## TASK TO COMPLETE
Every single line below has to be printed once more, exactly.

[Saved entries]
====
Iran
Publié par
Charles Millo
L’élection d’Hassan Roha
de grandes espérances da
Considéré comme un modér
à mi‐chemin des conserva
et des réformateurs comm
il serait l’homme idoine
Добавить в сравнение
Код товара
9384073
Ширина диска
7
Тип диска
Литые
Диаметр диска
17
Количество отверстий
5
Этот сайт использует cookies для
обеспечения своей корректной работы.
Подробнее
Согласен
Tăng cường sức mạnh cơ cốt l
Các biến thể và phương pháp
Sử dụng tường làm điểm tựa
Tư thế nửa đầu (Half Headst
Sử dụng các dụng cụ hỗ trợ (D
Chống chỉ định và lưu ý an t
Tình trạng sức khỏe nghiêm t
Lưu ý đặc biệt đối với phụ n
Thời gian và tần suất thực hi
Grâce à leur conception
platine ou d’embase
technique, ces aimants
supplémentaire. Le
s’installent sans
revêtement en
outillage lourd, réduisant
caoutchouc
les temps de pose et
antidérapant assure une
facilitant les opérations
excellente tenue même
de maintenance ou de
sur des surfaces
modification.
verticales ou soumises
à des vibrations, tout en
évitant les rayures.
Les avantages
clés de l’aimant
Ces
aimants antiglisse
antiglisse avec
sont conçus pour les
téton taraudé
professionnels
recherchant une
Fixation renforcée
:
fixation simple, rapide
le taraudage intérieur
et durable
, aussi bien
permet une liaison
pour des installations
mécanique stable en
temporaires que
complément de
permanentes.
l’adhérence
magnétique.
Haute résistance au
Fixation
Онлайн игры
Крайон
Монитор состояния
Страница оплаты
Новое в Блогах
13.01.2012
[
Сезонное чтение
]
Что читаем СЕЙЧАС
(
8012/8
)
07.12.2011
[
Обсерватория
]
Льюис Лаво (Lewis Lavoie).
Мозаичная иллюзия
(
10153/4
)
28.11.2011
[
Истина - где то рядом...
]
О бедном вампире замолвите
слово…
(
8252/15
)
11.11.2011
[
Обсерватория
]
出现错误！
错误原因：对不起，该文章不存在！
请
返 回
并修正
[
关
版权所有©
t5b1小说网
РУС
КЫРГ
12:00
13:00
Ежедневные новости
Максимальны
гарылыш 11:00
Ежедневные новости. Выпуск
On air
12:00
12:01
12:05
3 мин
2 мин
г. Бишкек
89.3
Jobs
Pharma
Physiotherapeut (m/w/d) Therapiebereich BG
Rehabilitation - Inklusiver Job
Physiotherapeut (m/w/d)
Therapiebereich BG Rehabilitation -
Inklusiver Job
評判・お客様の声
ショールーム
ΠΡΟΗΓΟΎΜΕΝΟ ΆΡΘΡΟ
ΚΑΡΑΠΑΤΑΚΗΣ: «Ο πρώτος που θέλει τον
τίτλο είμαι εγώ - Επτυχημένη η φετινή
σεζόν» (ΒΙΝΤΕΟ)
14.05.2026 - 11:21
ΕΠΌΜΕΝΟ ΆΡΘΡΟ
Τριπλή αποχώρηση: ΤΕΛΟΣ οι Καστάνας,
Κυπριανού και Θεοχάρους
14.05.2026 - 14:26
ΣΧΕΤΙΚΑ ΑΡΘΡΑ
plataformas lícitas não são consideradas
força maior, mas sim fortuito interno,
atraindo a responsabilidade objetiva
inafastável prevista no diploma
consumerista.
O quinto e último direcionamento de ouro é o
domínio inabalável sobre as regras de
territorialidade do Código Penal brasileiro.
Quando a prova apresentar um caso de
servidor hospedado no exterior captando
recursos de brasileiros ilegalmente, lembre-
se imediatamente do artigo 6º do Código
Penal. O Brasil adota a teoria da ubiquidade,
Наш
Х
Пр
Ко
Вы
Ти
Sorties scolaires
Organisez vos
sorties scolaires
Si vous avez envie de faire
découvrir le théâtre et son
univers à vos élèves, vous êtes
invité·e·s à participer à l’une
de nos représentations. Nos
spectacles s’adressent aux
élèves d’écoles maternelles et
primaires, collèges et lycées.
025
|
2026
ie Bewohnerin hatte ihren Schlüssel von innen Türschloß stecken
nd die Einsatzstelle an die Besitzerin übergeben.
====
## TASK RESPONSE
Iran
Publié par
Charles Millo
L’élection d’Hassan Roha
de grandes espérances da
Considéré comme un modér
à mi‐chemin des conserva
et des réformateurs comm
il serait l’homme idoine
Добавить в сравнение
Код товара
9384073
Ширина диска
7
Тип диска
Литые
Диаметр диска
17
Количество отверстий
5
Этот сайт использует cookies для
обеспечения своей корректной работы.
Подробнее
Согласен
Tăng cường sức mạnh cơ cốt l
Các biến thể và phương pháp
Sử dụng tường làm điểm tựa
Tư thế nửa đầu (Half Headst
Sử dụng các dụng cụ hỗ trợ (D
Chống chỉ định và lưu ý an t
Tình trạng sức khỏe nghiêm t
Lưu ý đặc biệt đối với phụ n
Thời gian và tần suất thực hi
Grâce à leur conception
platine ou d’embase
technique, ces aimants
supplémentaire. Le
s’installent sans
revêtement en
outillage lourd, réduisant
caoutchouc
les temps de pose et
antidérapant assure une
facilitant les opérations
excellente tenue même
de maintenance ou de
sur des surfaces
modification.
verticales ou soumises
à des vibrations, tout en
évitant les rayures.
Les avantages
clés de l’aimant
Ces
aimants antiglisse
antiglisse avec
sont conçus pour les
téton taraudé
professionnels
recherchant une
Fixation renforcée
:
fixation simple, rapide
le taraudage intérieur
et durable
, aussi bien
permet une liaison
pour des installations
mécanique stable en
temporaires que
complément de
permanentes.
l’adhérence
magnétique.
Haute résistance au
Fixation
Онлайн игры
Крайон
Монитор состояния
Страница оплаты
Новое в Блогах
13.01.2012
[
Сезонное чтение
]
Что читаем СЕЙЧАС
(
8012/8
)
07.12.2011
[
Обсерватория
]
Льюис Лаво (Lewis Lavoie).
Мозаичная иллюзия
(
10153/4
)
28.11.2011
[
Истина - где то рядом...
]
О бедном вампире замолвите
слово…
(
8252/15
)
11.11.2011
[
Обсерватория
]
出现错误！
错误原因：对不起，该文章不存在！
请
返 回
并修正
[
关
版权所有©
t5b1小说网
РУС
КЫРГ
12:00
13:00
Ежедневные новости
Максимальны
гарылыш 11:00
Ежедневные новости. Выпуск
On air
12:00
12:01
12:05
3 мин
2 мин
г. Бишкек
89.3
Jobs
Pharma
Physiotherapeut (m/w/d) Therapiebereich BG
Rehabilitation - Inklusiver Job
Physiotherapeut (m/w/d)
Therapiebereich BG Rehabilitation -
Inklusiver Job
評判・お客様の声
ショールーム
ΠΡΟΗΓΟΎΜΕΝΟ ΆΡΘΡΟ
ΚΑΡΑΠΑΤΑΚΗΣ: «Ο πρώτος που θέλει τον
τίτλο είμαι εγώ - Επτυχημένη η φετινή
σεζόν» (ΒΙΝΤΕΟ)
14.05.2026 - 11:21
ΕΠΌΜΕΝΟ ΆΡΘΡΟ
Τριπλή αποχώρηση: ΤΕΛΟΣ οι Καστάνας,
Κυπριανού και Θεοχάρους
14.05.2026 - 14:26
ΣΧΕΤΙΚΑ ΑΡΘΡΑ
plataformas lícitas não são consideradas
força maior, mas sim fortuito interno,
atraindo a responsabilidade objetiva
inafastável prevista no diploma
consumerista.
O quinto e último direcionamento de ouro é o
domínio inabalável sobre as regras de
territorialidade do Código Penal brasileiro.
Quando a prova apresentar um caso de
servidor hospedado no exterior captando
recursos de brasileiros ilegalmente, lembre-
se imediatamente do artigo 6º do Código
Penal. O Brasil adota a teoria da ubiquidade,
Наш
Х
Пр
Ко
Вы
Ти
Sorties scolaires
Organisez vos
sorties scolaires
Si vous avez envie de faire
découvrir le théâtre et son
univers à vos élèves, vous êtes
invité·e·s à participer à l’une
de nos représentations. Nos
spectacles s’adressent aux
élèves d’écoles maternelles et
primaires, collèges et lycées.
025
|
2026
ie Bewohnerin hatte ihren Schlüssel von innen Türschloß stecken
nd die Einsatzstelle an die Besitzerin übergeben.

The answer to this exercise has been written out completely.